Economist links 'Femonomics' to personal life, says leaving husband for a lesbian partnership improved family balance
Professor Corinne Low argues that unequal domestic labor patterns justify renegotiating relationships; she chronicles her own shift to a lesbian partnership and shares practical strategies for shared parenting.

A prominent U.S. economist has publicly described a personal transformation prompted by her research into gender economics, saying she left her husband and began a relationship with another woman. She argues the move reflected a broader pattern in which domestic labor falls most heavily on women and that a reworked partnership can improve family life.

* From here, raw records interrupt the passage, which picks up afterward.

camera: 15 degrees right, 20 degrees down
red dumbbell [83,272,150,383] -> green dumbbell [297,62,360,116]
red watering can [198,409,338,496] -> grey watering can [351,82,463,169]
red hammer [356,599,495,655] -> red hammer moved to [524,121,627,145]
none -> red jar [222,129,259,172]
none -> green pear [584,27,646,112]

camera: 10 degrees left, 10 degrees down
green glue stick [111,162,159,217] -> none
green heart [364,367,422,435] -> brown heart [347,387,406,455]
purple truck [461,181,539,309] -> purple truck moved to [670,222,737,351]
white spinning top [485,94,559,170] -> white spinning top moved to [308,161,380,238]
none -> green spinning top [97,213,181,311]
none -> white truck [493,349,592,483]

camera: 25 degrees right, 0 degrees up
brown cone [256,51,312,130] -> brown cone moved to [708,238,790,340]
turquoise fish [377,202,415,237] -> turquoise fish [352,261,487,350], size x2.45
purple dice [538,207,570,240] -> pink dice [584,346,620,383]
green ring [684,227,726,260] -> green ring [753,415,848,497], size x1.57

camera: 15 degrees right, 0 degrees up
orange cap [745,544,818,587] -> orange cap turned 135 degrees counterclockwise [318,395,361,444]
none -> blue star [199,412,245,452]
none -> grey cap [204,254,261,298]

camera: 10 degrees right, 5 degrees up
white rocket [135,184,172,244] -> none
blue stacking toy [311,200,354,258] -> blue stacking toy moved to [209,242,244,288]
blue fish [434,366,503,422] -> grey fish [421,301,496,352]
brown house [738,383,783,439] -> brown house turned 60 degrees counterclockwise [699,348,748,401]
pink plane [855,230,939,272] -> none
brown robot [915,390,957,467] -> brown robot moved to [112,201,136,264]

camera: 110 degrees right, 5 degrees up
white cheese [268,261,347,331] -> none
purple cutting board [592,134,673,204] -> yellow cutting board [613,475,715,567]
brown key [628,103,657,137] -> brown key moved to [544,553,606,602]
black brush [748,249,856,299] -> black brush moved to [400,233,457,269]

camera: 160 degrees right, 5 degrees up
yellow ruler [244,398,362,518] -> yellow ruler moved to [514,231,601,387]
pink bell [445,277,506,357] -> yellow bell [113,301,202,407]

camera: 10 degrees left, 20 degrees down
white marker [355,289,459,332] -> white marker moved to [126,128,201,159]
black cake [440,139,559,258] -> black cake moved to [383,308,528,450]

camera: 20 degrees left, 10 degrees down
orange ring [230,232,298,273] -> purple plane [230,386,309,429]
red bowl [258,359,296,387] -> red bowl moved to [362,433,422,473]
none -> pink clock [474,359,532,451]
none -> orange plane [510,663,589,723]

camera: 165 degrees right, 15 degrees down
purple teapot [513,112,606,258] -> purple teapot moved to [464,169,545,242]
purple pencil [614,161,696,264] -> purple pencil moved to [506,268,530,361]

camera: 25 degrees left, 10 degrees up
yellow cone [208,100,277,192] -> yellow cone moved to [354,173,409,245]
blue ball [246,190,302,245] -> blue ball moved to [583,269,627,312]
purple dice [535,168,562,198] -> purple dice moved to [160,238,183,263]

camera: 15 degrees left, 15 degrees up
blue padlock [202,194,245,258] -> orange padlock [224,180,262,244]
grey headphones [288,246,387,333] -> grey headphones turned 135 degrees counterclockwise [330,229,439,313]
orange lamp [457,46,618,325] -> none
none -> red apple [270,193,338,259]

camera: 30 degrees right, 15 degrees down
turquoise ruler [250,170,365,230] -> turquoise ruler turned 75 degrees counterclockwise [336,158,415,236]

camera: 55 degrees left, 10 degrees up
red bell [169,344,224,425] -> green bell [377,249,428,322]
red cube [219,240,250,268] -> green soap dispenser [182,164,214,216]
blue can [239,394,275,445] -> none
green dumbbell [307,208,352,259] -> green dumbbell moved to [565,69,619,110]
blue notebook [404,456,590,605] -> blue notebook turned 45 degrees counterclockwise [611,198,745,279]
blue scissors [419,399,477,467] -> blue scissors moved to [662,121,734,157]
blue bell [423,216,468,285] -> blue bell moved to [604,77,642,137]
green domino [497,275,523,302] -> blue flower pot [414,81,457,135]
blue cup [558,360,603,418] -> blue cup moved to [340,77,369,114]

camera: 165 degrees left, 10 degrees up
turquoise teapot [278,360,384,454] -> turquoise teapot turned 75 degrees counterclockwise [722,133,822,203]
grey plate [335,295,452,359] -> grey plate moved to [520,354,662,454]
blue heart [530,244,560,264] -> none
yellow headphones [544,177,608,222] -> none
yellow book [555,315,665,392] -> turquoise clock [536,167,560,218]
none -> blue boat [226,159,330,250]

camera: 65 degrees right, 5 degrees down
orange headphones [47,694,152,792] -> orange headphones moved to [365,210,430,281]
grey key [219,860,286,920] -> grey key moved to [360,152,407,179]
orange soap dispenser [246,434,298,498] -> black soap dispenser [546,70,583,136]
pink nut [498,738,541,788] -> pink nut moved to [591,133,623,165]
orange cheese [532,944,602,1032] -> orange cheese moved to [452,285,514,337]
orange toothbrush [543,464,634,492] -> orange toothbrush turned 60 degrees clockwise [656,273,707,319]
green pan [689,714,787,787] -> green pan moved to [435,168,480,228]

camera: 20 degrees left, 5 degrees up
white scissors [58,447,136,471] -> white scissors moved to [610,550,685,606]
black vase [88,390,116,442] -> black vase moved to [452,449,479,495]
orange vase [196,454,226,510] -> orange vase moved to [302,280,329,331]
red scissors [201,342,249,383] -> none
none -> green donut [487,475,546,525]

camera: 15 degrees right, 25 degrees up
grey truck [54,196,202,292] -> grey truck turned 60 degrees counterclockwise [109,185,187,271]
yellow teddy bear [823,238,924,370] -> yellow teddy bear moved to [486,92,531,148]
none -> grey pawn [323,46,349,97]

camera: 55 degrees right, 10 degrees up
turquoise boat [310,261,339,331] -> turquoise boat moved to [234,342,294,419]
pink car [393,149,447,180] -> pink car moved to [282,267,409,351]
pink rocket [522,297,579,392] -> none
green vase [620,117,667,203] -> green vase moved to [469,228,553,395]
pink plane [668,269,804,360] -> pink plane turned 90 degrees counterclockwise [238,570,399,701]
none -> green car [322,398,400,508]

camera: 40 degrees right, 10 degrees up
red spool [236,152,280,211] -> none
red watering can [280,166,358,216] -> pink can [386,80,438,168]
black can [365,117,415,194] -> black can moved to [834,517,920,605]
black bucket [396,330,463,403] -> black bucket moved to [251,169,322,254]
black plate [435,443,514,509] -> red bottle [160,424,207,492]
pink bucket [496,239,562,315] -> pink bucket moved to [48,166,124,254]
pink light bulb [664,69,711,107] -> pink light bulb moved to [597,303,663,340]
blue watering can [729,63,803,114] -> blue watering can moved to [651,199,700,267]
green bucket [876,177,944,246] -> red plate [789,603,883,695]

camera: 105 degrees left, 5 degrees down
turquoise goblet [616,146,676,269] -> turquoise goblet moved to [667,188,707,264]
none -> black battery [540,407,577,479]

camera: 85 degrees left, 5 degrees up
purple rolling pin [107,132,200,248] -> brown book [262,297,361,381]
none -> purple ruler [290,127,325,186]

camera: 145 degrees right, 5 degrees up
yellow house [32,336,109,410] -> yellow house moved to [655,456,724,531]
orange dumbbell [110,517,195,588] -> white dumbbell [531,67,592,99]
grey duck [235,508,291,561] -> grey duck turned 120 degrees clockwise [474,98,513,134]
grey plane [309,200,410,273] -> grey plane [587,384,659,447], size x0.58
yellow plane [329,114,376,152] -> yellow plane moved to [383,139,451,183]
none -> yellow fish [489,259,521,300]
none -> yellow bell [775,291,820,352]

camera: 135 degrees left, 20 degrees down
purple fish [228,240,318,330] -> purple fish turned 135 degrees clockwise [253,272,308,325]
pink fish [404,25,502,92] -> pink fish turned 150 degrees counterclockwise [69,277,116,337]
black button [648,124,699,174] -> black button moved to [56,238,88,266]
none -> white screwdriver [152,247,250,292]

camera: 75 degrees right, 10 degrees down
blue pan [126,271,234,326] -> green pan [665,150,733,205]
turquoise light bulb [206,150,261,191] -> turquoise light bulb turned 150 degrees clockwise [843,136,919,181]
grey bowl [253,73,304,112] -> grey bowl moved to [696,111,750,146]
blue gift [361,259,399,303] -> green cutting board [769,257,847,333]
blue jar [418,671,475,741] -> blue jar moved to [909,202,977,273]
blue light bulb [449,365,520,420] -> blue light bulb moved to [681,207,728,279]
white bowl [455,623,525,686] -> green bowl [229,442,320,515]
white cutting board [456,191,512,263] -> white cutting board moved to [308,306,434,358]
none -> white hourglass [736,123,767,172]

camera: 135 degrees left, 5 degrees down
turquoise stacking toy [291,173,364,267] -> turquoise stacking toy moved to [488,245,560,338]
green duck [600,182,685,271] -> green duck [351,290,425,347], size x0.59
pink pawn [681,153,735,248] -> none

Corinne Low, a professor of economics at one of America’s top business schools, specializes in gender economics and has long argued that as women entered the workforce in larger numbers, men's roles at home did not adjust, leaving women to shoulder the household burden while continuing to advance professionally. Low describes her own experience as a living case study of the academic truth she teaches: the period she terms the squeeze, when young children at home push women's careers toward a plateau unless labor at home becomes more equitably shared.
Low recounts a turning point in 2021, amid the demands of juggling a demanding tenure track and motherhood. She describes the moment when her frustration about being the primary manager of childcare, school meetings, doctors’ appointments and other household duties boiled over. She says she told her husband she had checked out of the marriage and did not want to pursue another traditional male partner. Instead, she says she announced she wanted to date a woman, viewing the shift as a conscious response to persistent inequities at home and in the workplace. The admission was not framed as a rejection of love or family but as a request for a partnership built on fair share of the load.
The narrative portrays the immediate consequences: Low moved closer to her workplace, reducing a lengthy commute, and began a process of reconfiguring her life around shared parenting and a different kind of partnership. She says the transition helped restore her mental state, reduce daily exhaustion, and create a calmer home environment for her son. The account emphasizes that the change was not simply about sex or attraction but about creating a domestic arrangement that aligns with the demands of a high-achieving career and reliable parenting.
Low describes meeting Sondra, an events producer and musician, after her decision. The two began dating, and Low notes that Sondra’s everyday acts of care—sharing household duties, providing emotional support, and contributing to childcare—felt like a natural extension of a fair partnership. The couple later married and welcomed a daughter, with Low saying that both partners contributed to night shifts, meal planning, and errands in ways that had previously felt out of reach. The emphasis is on shared responsibility rather than a fixed gender role, and Low frames the change as a personal and parental breakthrough rather than an attack on traditional family structures.
The story instance is used to illustrate broader research findings, including data from the Institute forFiscal Studies about unpaid work in the UK, where working-age women Middle income households average nearly two hours more unpaid work per day than men. Low’s own research supports the conclusion that as women’s earnings rise, the domestic load must be renegotiated to prevent career stalls. The narrative asserts that the right partner can help achieve a sustainable balance that benefits both parents and children.
In addition to sharing her experience, Low discusses a forthcoming book, Femonomics: What Data Tells Us About Women’s Lives and How To Get The Most Out of Yours. The volume is described as offering strategies to renegotiate a household deal and to protect one’s work and personal life from the pressures of traditional gender norms. The book presents a framework for women to reevaluate obligations, set boundaries, and pursue a fair distribution of domestic labor without sacrificing professional ambitions. Notably, Low emphasizes that the goal is not simply about leaving a marriage but about finding a partnership in which responsibilities are explicit, visible, and shared.
The author also outlines practical takeaways that readers can apply to their own relationships. Among them are pruning nonessential obligations that drain time and energy, conducting a candid audit of every domestic task, and ensuring that personal time and professional development are prioritized. The guidance also calls for redefining flexibility in work life, arguing that flexible arrangements can mask ongoing expectations of constant availability, and it advocates deliberate delegation of responsibilities rather than passive acceptance of unequal workloads.
Femonomics: What Data Tells Us About Women’s Lives and How To Get The Most Out of Yours is published tomorrow by Hodder Press in the United Kingdom, with the US edition published as Having It All. Low’s account and the accompanying research underscore a broader cultural conversation about gender roles, work, and family life in modern society. The story sits at the intersection of culture and entertainment by presenting a high-profile academic perspective through a deeply personal narrative, inviting readers to reconsider assumptions about marriage, parenthood, and professional success.
As part of the broader discourse, Low asserts that the aim of her work is not to vilify any gender but to illuminate patterns that, if addressed, can free both partners to pursue fulfilling careers and partnerships. The narrative emphasizes that meaningful change often begins with an honest assessment of the invisible labor that sustains households and the development of practical strategies to ensure that responsibility is shared. In doing so, the piece contributes to ongoing discussions about gender equity in intimate relationships and the workplace, grounded in empirical data and concrete life experiences.